Surrender: the Key To Acceptance

At some point in my life, there was nothing more despicable than the concept of surrender, quite often heard in spiritual and developmental circles; it seemed to promote a morbid passivity that I saw beneath the human station. However, it took pains and a thorough self-examination for me to realize that no one is immune to this attitude of surrender: we can either choose it or we are dragged into it.

So many of my active battles with life situations were, in their exact nature, a way of surrendering to my ego or my demons. So many times I surrendered my attention to things that weren’t worthy of it. Eventually, and very imperfectly, I learnt to pick my battles, and that there’s no shame in leaving a scene without resolving a conflict or surrendering to the urge to take care of things. Now I have more respect for the concept of surrender, of course when it’s adopted attentively. But why is it so important to have and use this tool in navigating through life? Why should we sometimes surrender instead of ceaselessly wrestling with life?

An attitude of surrender exposes the nature of the problem. When we are fighting something, a person or a state of affairs in the world, we live in a charged attitude, and this charged attitude also charges that which we are fighting. Surrender is a grounding and a discharging of our attitude, and hence of the whole battlefield. In other words, surrender stops the projected aspects of the problem we are trying to solve. 

Any problem we face consists of a discrete set of objective parameters and an overlaying projection to fill in the gaps so we can make out a coherent face, to give the problem a character; we want the problem to have a face because that allows us to reposition ourselves more effectively and throw the right punches. We say that we face the problem, we give the problem a face. This projection, however, is rooted in the subjective; often, it is built on our past experiences and fears.  

Here’s an example from my own days: I have been procrastinating on writing up my thesis; I don’t even have the data that I want; I have only two weeks to submit the data and I need to have at least 80 pages in writing. I haven’t even downloaded Microsoft Word! If I don’t submit it on-time, I can’t defend it and I can’t graduate on-time. The lab is down, so I can’t even collect data, and it’s all out of my hands; and there are parts of the project that I am not even sure how to do. This is the most important deadline in my life. 

This description is very stressful, and it seems to give a more or less complete picture of the whole situation with regard to this goal. 

Now let’s look at the objective aspects of this problem, the aspects that are truly there: I am sitting in front of my computer; the browser is open and I am drinking my morning coffee. 

This is it; there’s really not even a problem here. The rest is complete projection; none of what was presented in the projection is happening right now; even the lab being closed is a projection; it was closed as of last night and I don’t know anything about it’s status right now.

There’s no question that there’s a goal involved here, but maintaining that projection doesn’t help anything and anyone at all. What can be helpful is for me to pull myself out of the projection and perhaps make a call to the lab or start by typing just the title page of the thesis, etc.. 

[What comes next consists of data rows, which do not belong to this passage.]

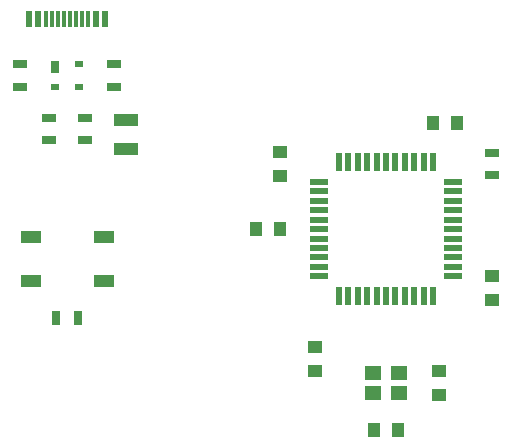
<source format=gtp>
G04 #@! TF.GenerationSoftware,KiCad,Pcbnew,(5.0.2)-1*
G04 #@! TF.CreationDate,2019-03-13T03:35:54-07:00*
G04 #@! TF.ProjectId,ssk-controller,73736b2d-636f-46e7-9472-6f6c6c65722e,rev?*
G04 #@! TF.SameCoordinates,Original*
G04 #@! TF.FileFunction,Paste,Top*
G04 #@! TF.FilePolarity,Positive*
%FSLAX46Y46*%
G04 Gerber Fmt 4.6, Leading zero omitted, Abs format (unit mm)*
G04 Created by KiCad (PCBNEW (5.0.2)-1) date 3/13/2019 3:35:54 AM*
%MOMM*%
%LPD*%
G01*
G04 APERTURE LIST*
%ADD10R,2.030000X1.140000*%
%ADD11R,1.300000X0.700000*%
%ADD12R,0.700000X1.300000*%
%ADD13R,1.800000X1.100000*%
%ADD14R,0.700000X0.600000*%
%ADD15R,0.700000X1.000000*%
%ADD16R,0.300000X1.450000*%
%ADD17R,0.600000X1.450000*%
%ADD18R,1.400000X1.200000*%
%ADD19R,0.550000X1.500000*%
%ADD20R,1.500000X0.550000*%
%ADD21R,1.250000X1.000000*%
%ADD22R,1.000000X1.250000*%
G04 APERTURE END LIST*
D10*
G04 #@! TO.C,F1*
X120000000Y-63300000D03*
X120000000Y-65700000D03*
G04 #@! TD*
D11*
G04 #@! TO.C,R67*
X116500000Y-64950000D03*
X116500000Y-63050000D03*
G04 #@! TD*
G04 #@! TO.C,R68*
X113500000Y-63050000D03*
X113500000Y-64950000D03*
G04 #@! TD*
D12*
G04 #@! TO.C,R70*
X115950000Y-80000000D03*
X114050000Y-80000000D03*
G04 #@! TD*
D11*
G04 #@! TO.C,R71*
X151000000Y-66050000D03*
X151000000Y-67950000D03*
G04 #@! TD*
G04 #@! TO.C,R73*
X119000000Y-60450000D03*
X119000000Y-58550000D03*
G04 #@! TD*
G04 #@! TO.C,R74*
X111000000Y-58550000D03*
X111000000Y-60450000D03*
G04 #@! TD*
D13*
G04 #@! TO.C,SW1*
X111900000Y-73150000D03*
X118100000Y-76850000D03*
X111900000Y-76850000D03*
X118100000Y-73150000D03*
G04 #@! TD*
D14*
G04 #@! TO.C,U2*
X116000000Y-60450000D03*
X114000000Y-60450000D03*
X116000000Y-58550000D03*
D15*
X114000000Y-58750000D03*
G04 #@! TD*
D16*
G04 #@! TO.C,USB1*
X115250000Y-54695000D03*
X114750000Y-54695000D03*
X114250000Y-54695000D03*
X115750000Y-54695000D03*
X113750000Y-54695000D03*
X116250000Y-54695000D03*
X113250000Y-54695000D03*
X116750000Y-54695000D03*
D17*
X117450000Y-54695000D03*
X112550000Y-54695000D03*
X118225000Y-54695000D03*
X111775000Y-54695000D03*
G04 #@! TD*
D18*
G04 #@! TO.C,Y1*
X143100000Y-86350000D03*
X140900000Y-86350000D03*
X140900000Y-84650000D03*
X143100000Y-84650000D03*
G04 #@! TD*
D19*
G04 #@! TO.C,U1*
X138000000Y-66800000D03*
X138800000Y-66800000D03*
X139600000Y-66800000D03*
X140400000Y-66800000D03*
X141200000Y-66800000D03*
X142000000Y-66800000D03*
X142800000Y-66800000D03*
X143600000Y-66800000D03*
X144400000Y-66800000D03*
X145200000Y-66800000D03*
X146000000Y-66800000D03*
D20*
X147700000Y-68500000D03*
X147700000Y-69300000D03*
X147700000Y-70100000D03*
X147700000Y-70900000D03*
X147700000Y-71700000D03*
X147700000Y-72500000D03*
X147700000Y-73300000D03*
X147700000Y-74100000D03*
X147700000Y-74900000D03*
X147700000Y-75700000D03*
X147700000Y-76500000D03*
D19*
X146000000Y-78200000D03*
X145200000Y-78200000D03*
X144400000Y-78200000D03*
X143600000Y-78200000D03*
X142800000Y-78200000D03*
X142000000Y-78200000D03*
X141200000Y-78200000D03*
X140400000Y-78200000D03*
X139600000Y-78200000D03*
X138800000Y-78200000D03*
X138000000Y-78200000D03*
D20*
X136300000Y-76500000D03*
X136300000Y-75700000D03*
X136300000Y-74900000D03*
X136300000Y-74100000D03*
X136300000Y-73300000D03*
X136300000Y-72500000D03*
X136300000Y-71700000D03*
X136300000Y-70900000D03*
X136300000Y-70100000D03*
X136300000Y-69300000D03*
X136300000Y-68500000D03*
G04 #@! TD*
D21*
G04 #@! TO.C,C2*
X133000000Y-68000000D03*
X133000000Y-66000000D03*
G04 #@! TD*
D22*
G04 #@! TO.C,C3*
X146000000Y-63500000D03*
X148000000Y-63500000D03*
G04 #@! TD*
D21*
G04 #@! TO.C,C4*
X136000000Y-82500000D03*
X136000000Y-84500000D03*
G04 #@! TD*
G04 #@! TO.C,C5*
X151000000Y-78500000D03*
X151000000Y-76500000D03*
G04 #@! TD*
D22*
G04 #@! TO.C,C6*
X131000000Y-72500000D03*
X133000000Y-72500000D03*
G04 #@! TD*
D21*
G04 #@! TO.C,C7*
X146500000Y-84500000D03*
X146500000Y-86500000D03*
G04 #@! TD*
D22*
G04 #@! TO.C,C8*
X143000000Y-89500000D03*
X141000000Y-89500000D03*
G04 #@! TD*
M02*

</source>
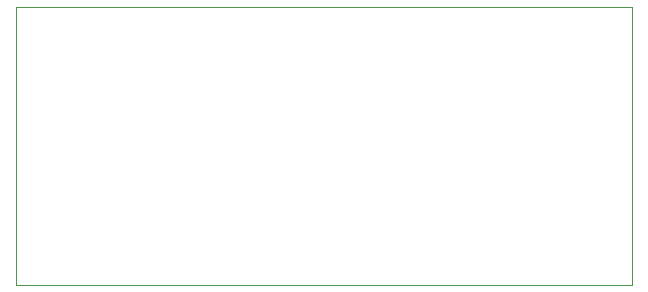
<source format=gbr>
%TF.GenerationSoftware,KiCad,Pcbnew,9.0.5*%
%TF.CreationDate,2025-11-06T16:03:36+09:00*%
%TF.ProjectId,________1,d6ecc3c9-dcfc-4c95-9f31-2e6b69636164,rev?*%
%TF.SameCoordinates,Original*%
%TF.FileFunction,Profile,NP*%
%FSLAX46Y46*%
G04 Gerber Fmt 4.6, Leading zero omitted, Abs format (unit mm)*
G04 Created by KiCad (PCBNEW 9.0.5) date 2025-11-06 16:03:36*
%MOMM*%
%LPD*%
G01*
G04 APERTURE LIST*
%TA.AperFunction,Profile*%
%ADD10C,0.050000*%
%TD*%
G04 APERTURE END LIST*
D10*
X128700000Y-84370000D02*
X180900000Y-84370000D01*
X180900000Y-107870000D01*
X128700000Y-107870000D01*
X128700000Y-84370000D01*
M02*

</source>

Surrender, thus, is the act of pulling oneself out of the projection so that we may see before us some actual means of taking a step forward. Insofar as I’m pulled into the projection, I am oblivious to the solutions that are clearly sitting before me. 

To surrender is to gently shift focus from the projection, from the face we’ve given to the problem (which is often a scary face), to the objective parameters of the alleged problem. We’d often be surprised to see that in reality there’s barely ever a problem in front of us; it is rather our tendency to avoid imperfect decisions that keep us in the projection.

But surrender can made more accessible by practice. What has worked for me at times when I find myself in a messy projection is to practice embodiment and vocalizing reality, to bring attention to my bodily sensations; and then I start naming the true things around me: the wind is hitting my skin, the weight of the sunglass frame lies on my nose, I am feeling of the chair, the fridge is making a buzz, Alli singing the crow song, etc.. Surrender is the retraction of one’s attention from imaginary beings to what is

That which we refuse to see, we make up stories about what it should look like.